Problem to solve
Copy every line in the records below that contains the word "estructuras".
[Opening Exercise input section]
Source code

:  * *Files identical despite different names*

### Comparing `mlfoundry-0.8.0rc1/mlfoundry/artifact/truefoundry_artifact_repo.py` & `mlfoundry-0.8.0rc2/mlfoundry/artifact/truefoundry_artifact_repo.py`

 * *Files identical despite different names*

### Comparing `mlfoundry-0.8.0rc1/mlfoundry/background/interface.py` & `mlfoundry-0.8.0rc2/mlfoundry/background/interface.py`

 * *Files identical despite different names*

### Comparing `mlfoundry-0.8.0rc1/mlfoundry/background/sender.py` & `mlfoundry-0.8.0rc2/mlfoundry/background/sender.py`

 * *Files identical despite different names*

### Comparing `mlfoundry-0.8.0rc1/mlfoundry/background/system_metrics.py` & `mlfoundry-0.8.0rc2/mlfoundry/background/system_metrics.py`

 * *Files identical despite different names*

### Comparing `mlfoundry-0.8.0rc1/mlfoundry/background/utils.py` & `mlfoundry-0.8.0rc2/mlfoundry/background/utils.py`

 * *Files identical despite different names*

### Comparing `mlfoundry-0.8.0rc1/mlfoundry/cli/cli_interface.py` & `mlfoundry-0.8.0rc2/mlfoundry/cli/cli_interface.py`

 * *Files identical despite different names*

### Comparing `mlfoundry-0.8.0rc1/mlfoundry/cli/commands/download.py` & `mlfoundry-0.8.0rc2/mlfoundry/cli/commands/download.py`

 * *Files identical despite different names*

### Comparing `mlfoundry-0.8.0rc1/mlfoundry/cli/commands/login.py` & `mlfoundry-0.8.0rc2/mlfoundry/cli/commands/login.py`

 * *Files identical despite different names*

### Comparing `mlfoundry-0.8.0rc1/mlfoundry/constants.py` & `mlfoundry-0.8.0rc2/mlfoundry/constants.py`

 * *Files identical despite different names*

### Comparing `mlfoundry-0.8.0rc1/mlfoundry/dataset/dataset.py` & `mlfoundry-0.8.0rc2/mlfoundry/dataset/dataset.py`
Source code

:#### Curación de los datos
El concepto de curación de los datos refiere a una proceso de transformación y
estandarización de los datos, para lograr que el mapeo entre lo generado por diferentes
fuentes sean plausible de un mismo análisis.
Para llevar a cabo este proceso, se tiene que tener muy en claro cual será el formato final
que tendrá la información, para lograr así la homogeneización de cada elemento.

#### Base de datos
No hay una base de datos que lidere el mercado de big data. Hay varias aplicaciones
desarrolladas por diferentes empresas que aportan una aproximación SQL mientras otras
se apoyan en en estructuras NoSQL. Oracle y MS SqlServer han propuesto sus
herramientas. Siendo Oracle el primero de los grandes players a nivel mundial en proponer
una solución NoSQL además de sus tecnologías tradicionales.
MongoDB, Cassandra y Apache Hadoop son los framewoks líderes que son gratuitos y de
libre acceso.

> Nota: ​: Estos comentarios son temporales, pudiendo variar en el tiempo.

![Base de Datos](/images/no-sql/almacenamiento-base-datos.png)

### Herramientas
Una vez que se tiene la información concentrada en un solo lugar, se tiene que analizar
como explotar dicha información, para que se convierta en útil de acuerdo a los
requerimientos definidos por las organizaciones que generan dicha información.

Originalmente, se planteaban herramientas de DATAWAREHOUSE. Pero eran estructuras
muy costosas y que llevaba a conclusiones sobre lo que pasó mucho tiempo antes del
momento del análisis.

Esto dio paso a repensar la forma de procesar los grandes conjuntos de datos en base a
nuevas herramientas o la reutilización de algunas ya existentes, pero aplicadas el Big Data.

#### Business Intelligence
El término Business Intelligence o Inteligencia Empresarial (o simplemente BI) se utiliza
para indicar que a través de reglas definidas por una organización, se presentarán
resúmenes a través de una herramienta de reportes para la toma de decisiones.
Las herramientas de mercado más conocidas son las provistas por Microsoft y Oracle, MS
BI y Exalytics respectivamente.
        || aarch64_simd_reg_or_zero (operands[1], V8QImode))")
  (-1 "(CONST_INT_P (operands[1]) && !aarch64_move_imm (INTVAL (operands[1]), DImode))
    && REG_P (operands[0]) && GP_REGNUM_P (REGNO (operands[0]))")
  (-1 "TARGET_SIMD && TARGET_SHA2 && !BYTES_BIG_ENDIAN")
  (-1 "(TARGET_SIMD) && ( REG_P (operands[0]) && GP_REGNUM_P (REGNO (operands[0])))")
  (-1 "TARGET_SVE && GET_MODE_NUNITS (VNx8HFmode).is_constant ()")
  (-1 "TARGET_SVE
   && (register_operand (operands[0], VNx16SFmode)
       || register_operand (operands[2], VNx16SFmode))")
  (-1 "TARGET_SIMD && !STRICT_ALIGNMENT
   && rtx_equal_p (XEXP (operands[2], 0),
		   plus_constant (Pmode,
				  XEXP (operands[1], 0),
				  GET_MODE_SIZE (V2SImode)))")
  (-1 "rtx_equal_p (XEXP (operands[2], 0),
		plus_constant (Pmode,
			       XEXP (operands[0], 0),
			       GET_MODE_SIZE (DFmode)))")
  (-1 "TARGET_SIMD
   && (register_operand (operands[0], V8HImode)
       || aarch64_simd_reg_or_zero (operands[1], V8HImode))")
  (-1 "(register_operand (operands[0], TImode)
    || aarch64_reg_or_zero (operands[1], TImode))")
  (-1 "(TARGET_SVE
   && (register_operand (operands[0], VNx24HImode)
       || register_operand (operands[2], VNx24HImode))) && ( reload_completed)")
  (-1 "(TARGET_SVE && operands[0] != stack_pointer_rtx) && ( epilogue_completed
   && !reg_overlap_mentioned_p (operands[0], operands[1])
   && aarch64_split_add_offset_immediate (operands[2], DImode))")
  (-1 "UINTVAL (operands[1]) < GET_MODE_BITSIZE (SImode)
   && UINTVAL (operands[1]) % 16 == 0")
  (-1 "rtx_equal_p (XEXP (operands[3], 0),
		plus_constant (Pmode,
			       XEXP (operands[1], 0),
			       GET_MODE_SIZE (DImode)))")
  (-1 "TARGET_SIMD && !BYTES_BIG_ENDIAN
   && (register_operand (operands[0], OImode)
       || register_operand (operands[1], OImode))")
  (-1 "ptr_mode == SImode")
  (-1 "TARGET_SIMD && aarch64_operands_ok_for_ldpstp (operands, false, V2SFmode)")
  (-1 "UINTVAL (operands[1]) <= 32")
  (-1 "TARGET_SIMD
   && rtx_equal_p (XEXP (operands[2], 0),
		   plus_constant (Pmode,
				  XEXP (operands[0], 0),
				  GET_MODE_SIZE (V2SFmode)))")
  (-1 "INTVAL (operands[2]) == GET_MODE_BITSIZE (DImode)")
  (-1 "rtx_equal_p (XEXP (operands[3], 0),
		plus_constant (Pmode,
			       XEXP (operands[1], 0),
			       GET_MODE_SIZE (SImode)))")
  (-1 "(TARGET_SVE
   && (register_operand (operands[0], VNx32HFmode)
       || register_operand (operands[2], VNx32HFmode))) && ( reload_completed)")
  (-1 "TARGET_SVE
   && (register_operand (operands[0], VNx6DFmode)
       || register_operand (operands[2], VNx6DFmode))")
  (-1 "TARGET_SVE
[Closing Exercise input section]
Solution
se apoyan en en estructuras NoSQL. Oracle y MS SqlServer han propuesto sus
Originalmente, se planteaban herramientas de DATAWAREHOUSE. Pero eran estructuras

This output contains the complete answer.